Pictures do not belong in the copy, so please give every entry below again exactly.

Extracted entries =>

------------------------------------

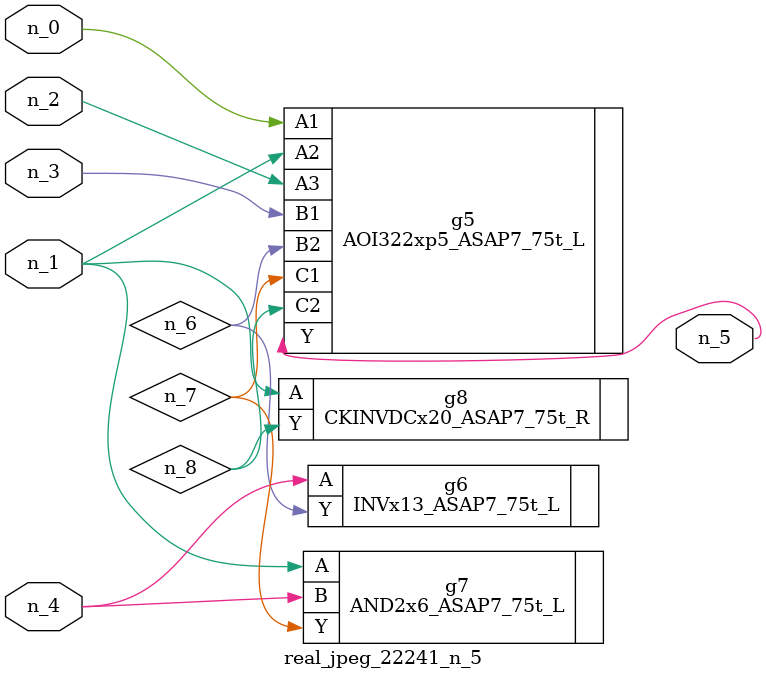
<source format=v>
module real_jpeg_22241_n_5 (n_4, n_0, n_1, n_2, n_3, n_5);

input n_4;
input n_0;
input n_1;
input n_2;
input n_3;

output n_5;

wire n_8;
wire n_6;
wire n_7;

AOI322xp5_ASAP7_75t_L g5 ( 
.A1(n_0),
.A2(n_1),
.A3(n_2),
.B1(n_3),
.B2(n_6),
.C1(n_7),
.C2(n_8),
.Y(n_5)
);

AND2x6_ASAP7_75t_L g7 ( 
.A(n_1),
.B(n_4),
.Y(n_7)
);

CKINVDCx20_ASAP7_75t_R g8 ( 
.A(n_1),
.Y(n_8)
);

INVx13_ASAP7_75t_L g6 ( 
.A(n_4),
.Y(n_6)
);


endmodule
</source>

------------------------------------

Solution for this exercise =>
<source format=v>
module real_jpeg_22241_n_5 (n_4, n_0, n_1, n_2, n_3, n_5);

input n_4;
input n_0;
input n_1;
input n_2;
input n_3;

output n_5;

wire n_8;
wire n_6;
wire n_7;

AOI322xp5_ASAP7_75t_L g5 ( 
.A1(n_0),
.A2(n_1),
.A3(n_2),
.B1(n_3),
.B2(n_6),
.C1(n_7),
.C2(n_8),
.Y(n_5)
);

AND2x6_ASAP7_75t_L g7 ( 
.A(n_1),
.B(n_4),
.Y(n_7)
);

CKINVDCx20_ASAP7_75t_R g8 ( 
.A(n_1),
.Y(n_8)
);

INVx13_ASAP7_75t_L g6 ( 
.A(n_4),
.Y(n_6)
);


endmodule
</source>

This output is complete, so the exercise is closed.